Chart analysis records
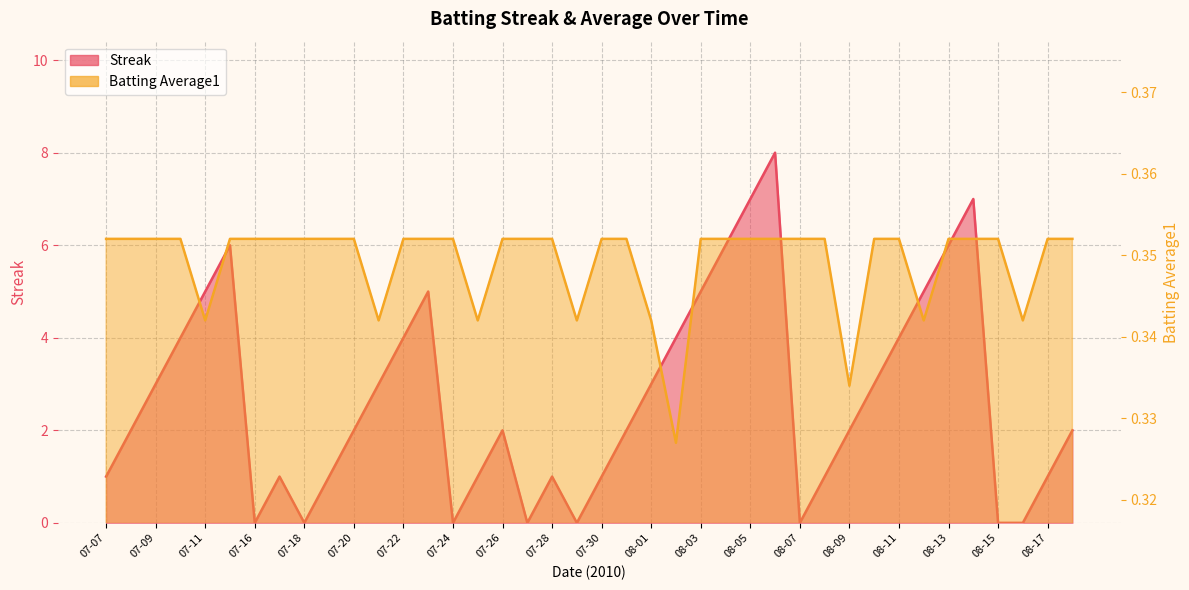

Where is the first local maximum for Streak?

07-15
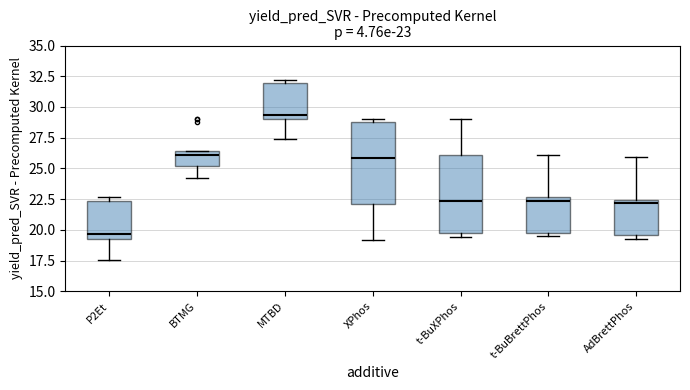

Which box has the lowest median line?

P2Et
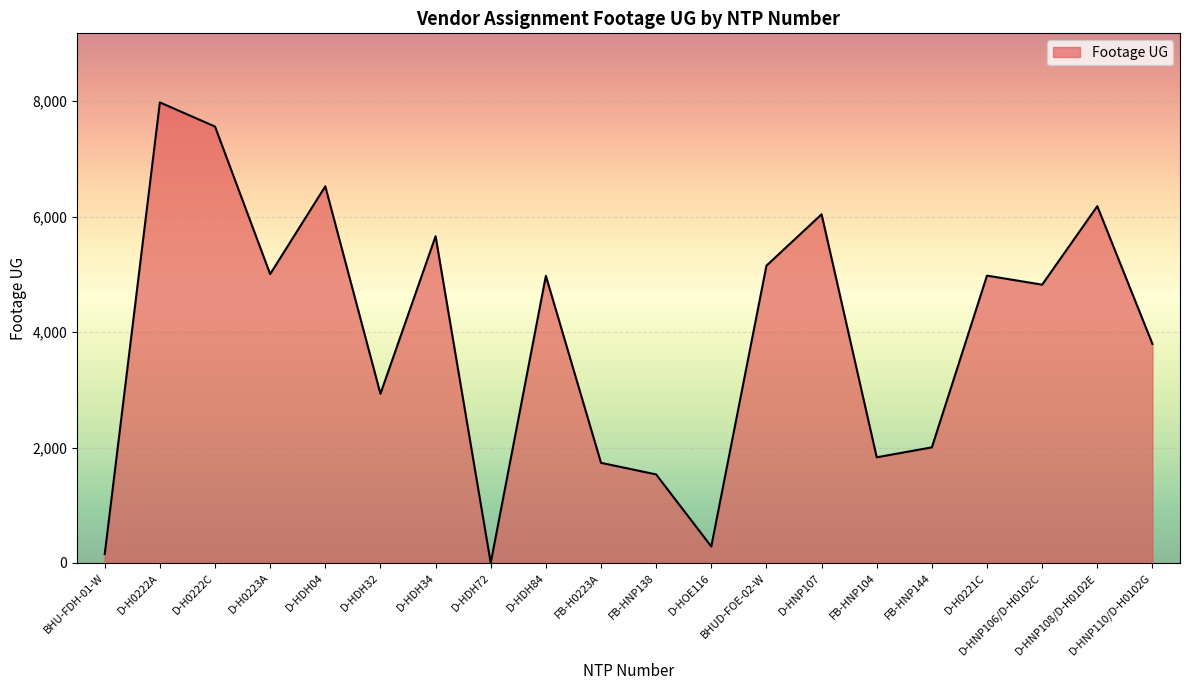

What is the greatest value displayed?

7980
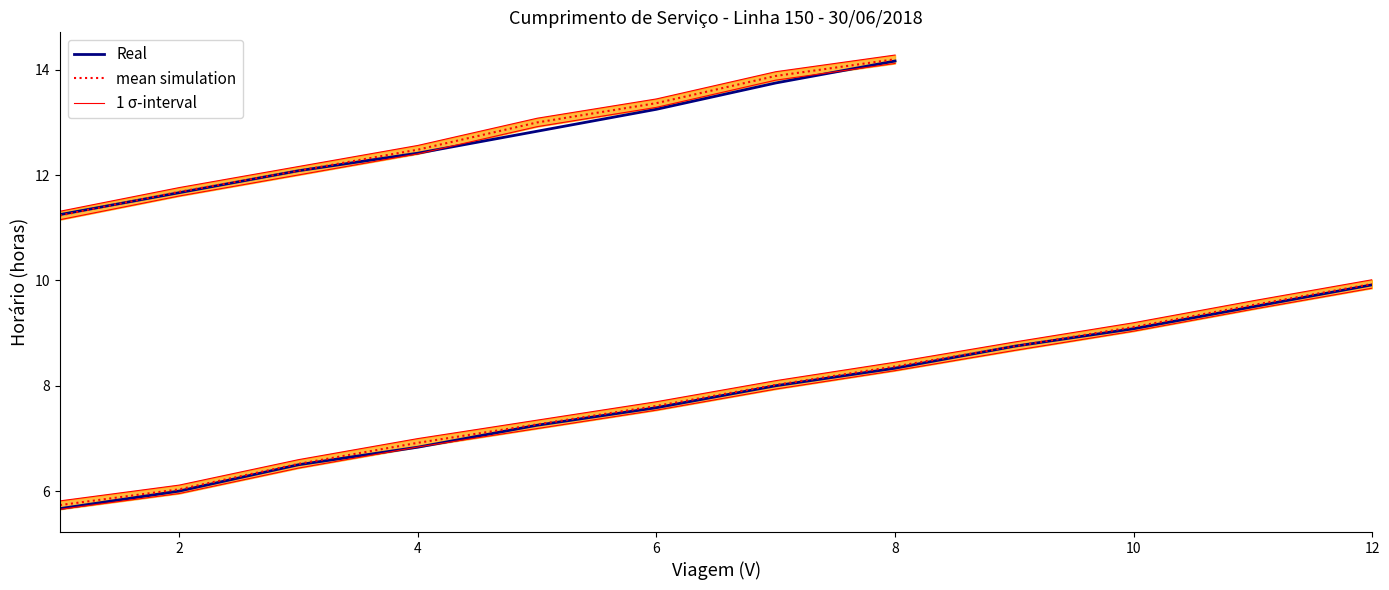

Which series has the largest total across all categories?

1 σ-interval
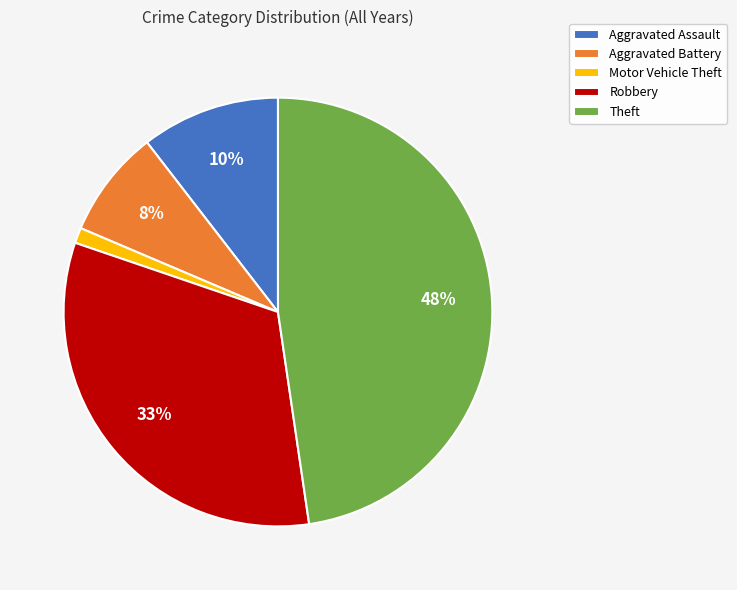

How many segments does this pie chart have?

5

**What the task asks**. Copy out everything from the line containing "Which series has" down to the end of the records, both ends included, and omit the pictures from your copy.

**Result of the task**.
Which series has the largest total across all categories?

1 σ-interval

How many segments does this pie chart have?

5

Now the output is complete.